All of this is designed to answer the question Mark tell us Jesus asked Peter, “Who do you say that I am?” (8:29). Peter rightly confessed, “You are the Christ,” and this is the same confession Mark desires his reader to make. Just as the Roman centurion proclaimed, after the death of Jesus upon the cross, Mark’s purpose is to demonstrate that Jesus was and is the Son of God (15:39; cf. 1:1).
While Mark is adamant about Jesus’ identity, he is also blatantly honest about Jesus’ disciples’ lack of understanding on this vital point. Mark repeatedly exposes the disciples as confused and ignorant.

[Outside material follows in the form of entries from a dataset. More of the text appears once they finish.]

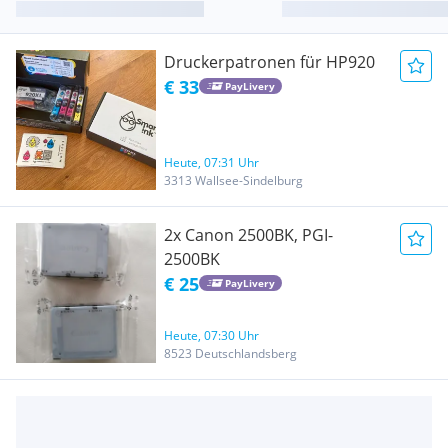
Druckerpatronen für HP920
€ 33
PayLivery
Heute, 07:31 Uhr
3313 Wallsee-Sindelburg
2x Canon 2500BK, PGI-
2500BK
€ 25
PayLivery
Heute, 07:30 Uhr
8523 Deutschlandsberg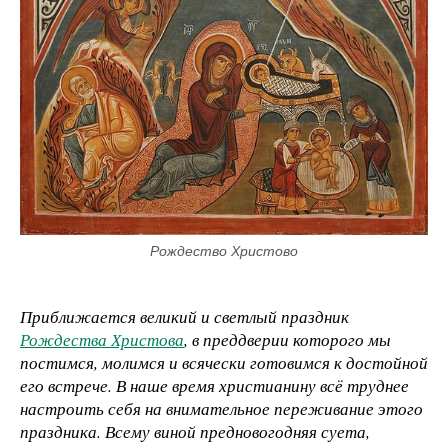
Рождество Христово
Приближается великий и светлый праздник
Рождества Христова
, в преддверии которого мы
постимся, молимся и всячески готовимся к достойной
его встрече. В наше время христианину всё труднее
настроить себя на внимательное переживание этого
праздника. Всему виной предновогодняя суета,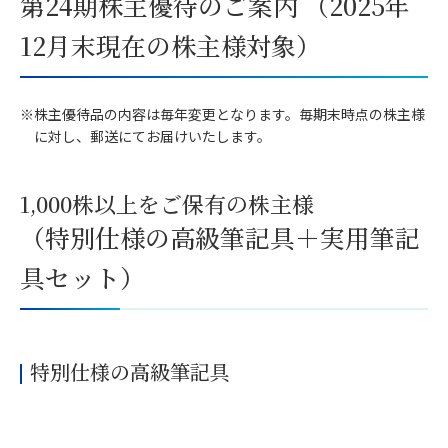
第24期株主優待のご案内
（2025年
12月末現在の株主様対象）
※株主優待品の内容は毎年変更となります。毎期末時点の株主様
に対し、郵送にてお届けいたします。
1,000株以上をご保有の株主様
（特別仕様の高級筆記具＋実用筆記
具セット）
特別仕様の高級筆記具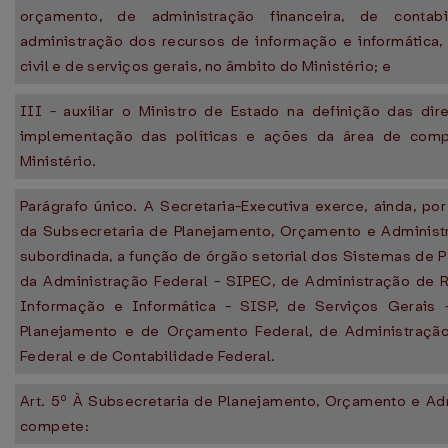
orçamento, de administração financeira, de contabi
administração dos recursos de informação e informática,
civil e de serviços gerais, no âmbito do Ministério; e
III - auxiliar o Ministro de Estado na definição das dir
implementação das políticas e ações da área de comp
Ministério.
Parágrafo único. A Secretaria-Executiva exerce, ainda, po
da Subsecretaria de Planejamento, Orçamento e Administr
subordinada, a função de órgão setorial dos Sistemas de P
da Administração Federal - SIPEC, de Administração de 
Informação e Informática - SISP, de Serviços Gerais
Planejamento e de Orçamento Federal, de Administração
Federal e de Contabilidade Federal.
Art. 5º À Subsecretaria de Planejamento, Orçamento e Ad
compete: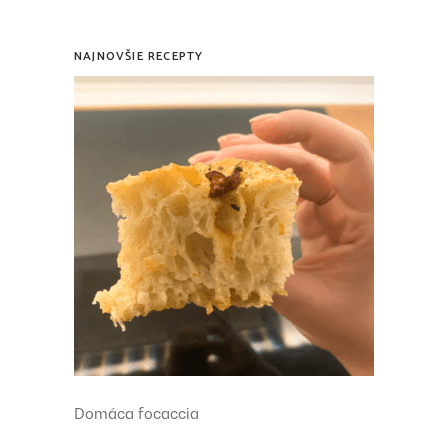
NAJNOVŠIE RECEPTY
Domáca focaccia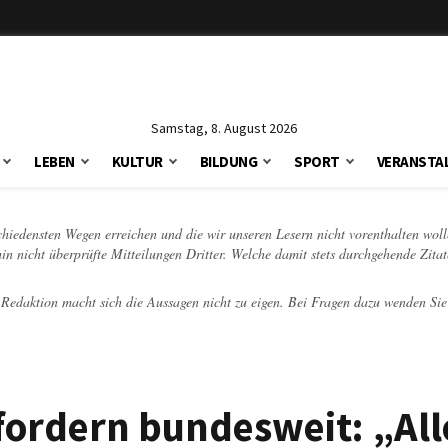
Samstag, 8. August 2026
LEBEN
KULTUR
BILDUNG
SPORT
VERANSTA
schiedensten Wegen erreichen und die wir unseren Lesern nicht vorenthalten woll
hin nicht überprüfte Mitteilungen Dritter. Welche damit stets durchgehende Zita
e Redaktion macht sich die Aussagen nicht zu eigen. Bei Fragen dazu wenden Sie
ordern bundesweit: „Alle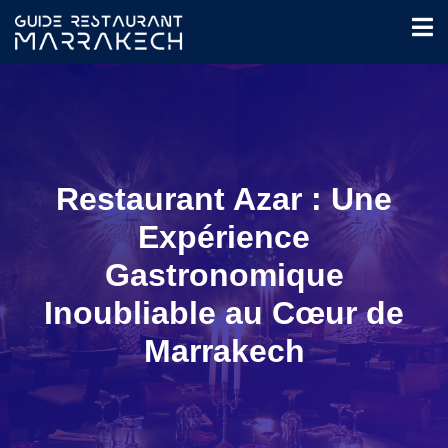
Restaurant Azar : Une
Expérience
Gastronomique
Inoubliable au Cœur de
Marrakech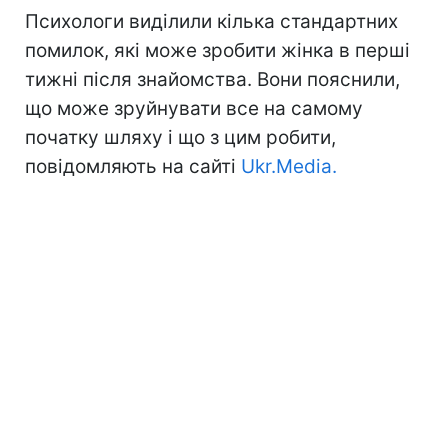
Психологи виділили кілька стандартних
помилок, які може зробити жінка в перші
тижні після знайомства. Вони пояснили,
що може зруйнувати все на самому
початку шляху і що з цим робити,
повідомляють на сайті
Ukr.Media.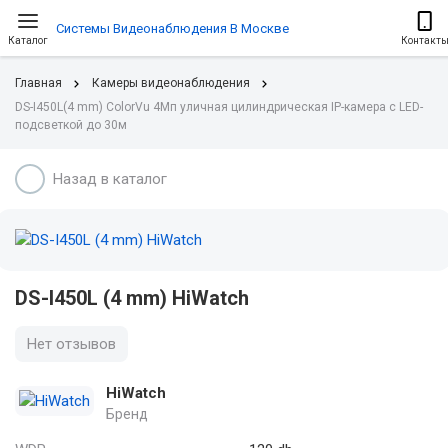
Системы Видеонаблюдения В Москве
Каталог
Контакт
Главная
Камеры видеонаблюдения
DS-I450L(4 mm) ColorVu 4Мп уличная цилиндрическая IP-камера с LED-
подсветкой до 30м
Назад в каталог
DS-I450L (4 mm) HiWatch
Нет отзывов
HiWatch
Бренд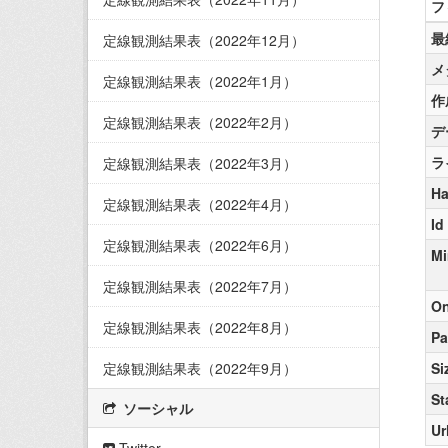
フ
最
定線観測結果表（2022年12月）
メ
定線観測結果表（2022年1月）
作
定線観測結果表（2022年2月）
デ
ラ
定線観測結果表（2022年3月）
Ha
定線観測結果表（2022年4月）
Id
定線観測結果表（2022年6月）
Mi
定線観測結果表（2022年7月）
On
定線観測結果表（2022年8月）
Pa
定線観測結果表（2022年9月）
Si
St
ソーシャル
Ur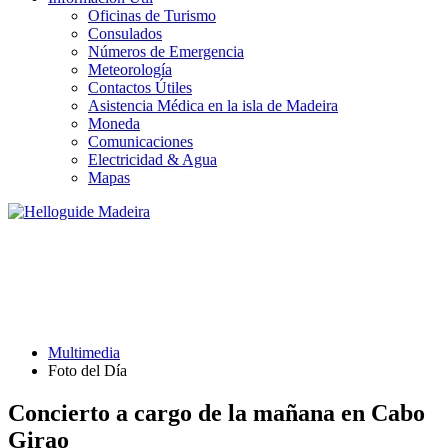
Oficinas de Turismo
Consulados
Números de Emergencia
Meteorología
Contactos Útiles
Asistencia Médica en la isla de Madeira
Moneda
Comunicaciones
Electricidad & Agua
Mapas
FOTO DEL DÍA
Multimedia
Foto del Día
Concierto a cargo de la mañana en Cabo
Girao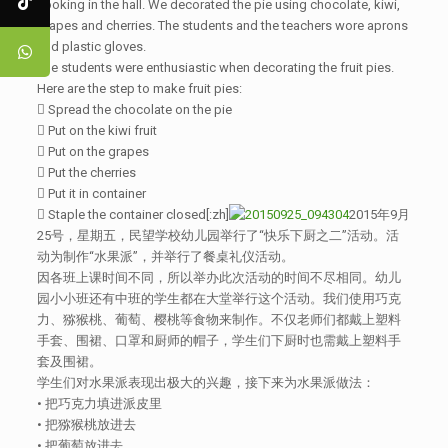
cooking in the hall. We decorated the pie using chocolate, kiwi,
grapes and cherries. The students and the teachers wore aprons
and plastic gloves.
The students were enthusiastic when decorating the fruit pies.
Here are the step to make fruit pies:
 Spread the chocolate on the pie
 Put on the kiwi fruit
 Put on the grapes
 Put the cherries
 Put it in container
 Staple the container closed[:zh]
2015年9月
25号，星期五，民望学校幼儿园举行了“快乐下厨之二”活动。活
动为制作“水果派”，并举行了餐桌礼仪活动。
因各班上课时间不同，所以举办此次活动的时间不尽相同。幼儿
园小小班还有中班的学生都在大堂举行这个活动。我们使用巧克
力、猕猴桃、葡萄、樱桃等食物来制作。不仅老师们都戴上塑料
手套、围裙、口罩和厨师的帽子，学生们下厨时也需戴上塑料手
套及围裙。
学生们对水果派表现出极大的兴趣，接下来为水果派做法：
• 把巧克力填进派皮里
• 把猕猴桃放进去
• 把葡萄放进去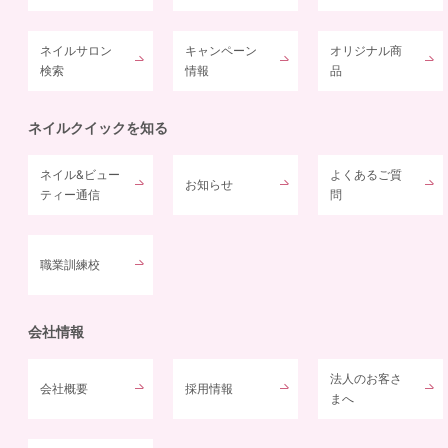
ネイルサロン
キャンペーン
オリジナル商
検索
情報
品
ネイルクイックを知る
ネイル&ビュー
よくあるご質
お知らせ
ティー通信
問
職業訓練校
会社情報
法人のお客さ
会社概要
採用情報
まへ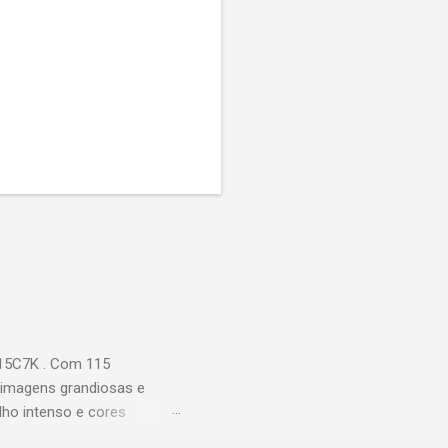
115C7K . Com 115
 imagens grandiosas e
ilho intenso e cores
Processador AiPQ :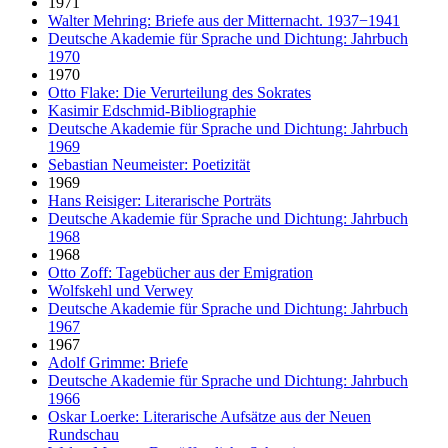
1971
Walter Mehring: Briefe aus der Mitternacht. 1937−1941
Deutsche Akademie für Sprache und Dichtung: Jahrbuch
1970
1970
Otto Flake: Die Verurteilung des Sokrates
Kasimir Edschmid-Bibliographie
Deutsche Akademie für Sprache und Dichtung: Jahrbuch
1969
Sebastian Neumeister: Poetizität
1969
Hans Reisiger: Literarische Porträts
Deutsche Akademie für Sprache und Dichtung: Jahrbuch
1968
1968
Otto Zoff: Tagebücher aus der Emigration
Wolfskehl und Verwey
Deutsche Akademie für Sprache und Dichtung: Jahrbuch
1967
1967
Adolf Grimme: Briefe
Deutsche Akademie für Sprache und Dichtung: Jahrbuch
1966
Oskar Loerke: Literarische Aufsätze aus der Neuen
Rundschau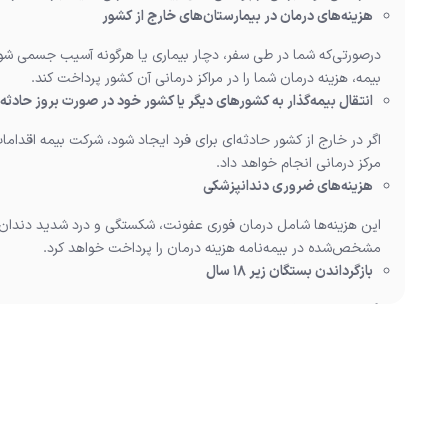
هزینه‌های درمان در بیمارستان‌های خارج از کشور
در‌صورتی‌که شما در طی سفر، دچار بیماری یا هرگونه آسیب جسمی 
بیمه، هزینه درمان شما را در مراکز درمانی آن کشور پرداخت کند.
انتقال بیمه‌گذار به کشورهای دیگر یا کشور خود در صورت بروز حادثه 
اگر در خارج از کشور حادثه‌ای برای فرد ایجاد شود، شرکت بیمه اقدامات
مرکز درمانی انجام خواهد داد.
هزینه‌های ضروری دندانپزشکی
این هزینه‌ها شامل درمان فوری عفونت، شکستگی و درد شدید دندان می
مشخص‌شده در بیمه‌نامه هزینه درمان را پرداخت خواهد کرد.
بازگرداندن بستگان زیر 18 سال
اگر بیمه‌شونده فوت یا دچار بیماری بیش‌از 10 روز شود، شرکت بیمه، هزینه رفت‌و‌برگشت یکی از بستگان را پرداخت می‌کند.
بازگرداندن جسد بیمه‌گذار
درصورتی‌که بیمه‌گذار پس‌از ورود به کشور مورد نظر به علت بیماری ی
عهده شرکت بیمه مسافرتی است.
بازگشت اضطراری به کشور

When Jesus rebuked the storm, demonstrating His divine power and authority, the disciples feared and said, “Who is this?” (4:41). Just after Jesus miraculously fed more than 5,000 people with divine bread, Jesus walked upon the water and met His disciples in their boat on the sea of Galilee. Again they are described as fearful, and they are also said to lack understanding since “their hearts were hardened” (6:52). These are just two examples, but Mark does not paint Jesus’ disciples in any positive light on the matter of Jesus’ identity.
The fact is, apart from Peter’s famous confession (8:29), the only ones in Mark’s Gospel who perceive Jesus as the Son of God are the demons (1:24, 5:7), one of the Roman soldiers who watched Jesus die (15:39), and possibly the Greek/Syrophoenician woman who begged for ‘crumbs‘ from the Master’s table (7:28).
Nothing is more important than the identity and activity of Jesus Christ. Mark wants his reader to see Jesus for who He is and to believe or trust in Jesus. It seems that the reason Mark presented the disciples in such dramatic ignorance and confusion may have been to draw his reader’s attention to the absurdity of doing as they did.
It may be that Mark is artfully and skillfully saying, “See how bumbling and slow to understand these disciples were! Isn’t it obvious who Jesus is?! Don’t be like those disciples… Look! Understand! Believe! This is the Son of God!”
May God open our eyes to see, and may we trust ourselves to Jesus – the Son of God and Savior of sinners.